Your goal:
Look through the lines below, find those with the word "Condensed", and copy them.

Listed entries:
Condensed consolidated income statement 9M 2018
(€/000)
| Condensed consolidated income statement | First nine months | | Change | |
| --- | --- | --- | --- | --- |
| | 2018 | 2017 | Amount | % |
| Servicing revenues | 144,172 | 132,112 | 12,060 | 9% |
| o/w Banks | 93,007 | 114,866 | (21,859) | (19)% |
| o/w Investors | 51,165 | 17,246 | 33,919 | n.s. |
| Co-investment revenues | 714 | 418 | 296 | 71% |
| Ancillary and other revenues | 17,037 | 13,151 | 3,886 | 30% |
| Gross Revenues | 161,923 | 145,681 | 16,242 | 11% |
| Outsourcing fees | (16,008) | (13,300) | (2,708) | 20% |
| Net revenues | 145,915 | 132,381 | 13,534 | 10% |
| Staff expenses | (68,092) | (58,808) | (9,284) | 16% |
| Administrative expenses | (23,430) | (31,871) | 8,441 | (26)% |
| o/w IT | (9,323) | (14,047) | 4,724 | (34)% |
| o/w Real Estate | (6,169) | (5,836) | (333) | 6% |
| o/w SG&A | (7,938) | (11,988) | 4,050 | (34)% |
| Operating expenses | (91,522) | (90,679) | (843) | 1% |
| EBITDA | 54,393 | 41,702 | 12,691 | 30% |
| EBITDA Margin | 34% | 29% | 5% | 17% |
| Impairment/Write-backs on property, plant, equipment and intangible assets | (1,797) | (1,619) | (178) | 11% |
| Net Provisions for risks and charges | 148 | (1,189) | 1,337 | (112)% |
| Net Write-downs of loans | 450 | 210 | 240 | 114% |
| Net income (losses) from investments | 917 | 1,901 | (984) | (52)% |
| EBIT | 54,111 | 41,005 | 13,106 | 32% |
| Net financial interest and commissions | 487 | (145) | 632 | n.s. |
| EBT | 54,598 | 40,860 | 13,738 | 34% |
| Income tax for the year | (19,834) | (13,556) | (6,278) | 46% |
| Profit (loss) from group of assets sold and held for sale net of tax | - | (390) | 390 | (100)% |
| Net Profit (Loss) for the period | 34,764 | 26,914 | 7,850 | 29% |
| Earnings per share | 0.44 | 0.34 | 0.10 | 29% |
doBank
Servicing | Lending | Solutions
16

Exercise answer:
Condensed consolidated income statement 9M 2018
| Condensed consolidated income statement | First nine months | | Change | |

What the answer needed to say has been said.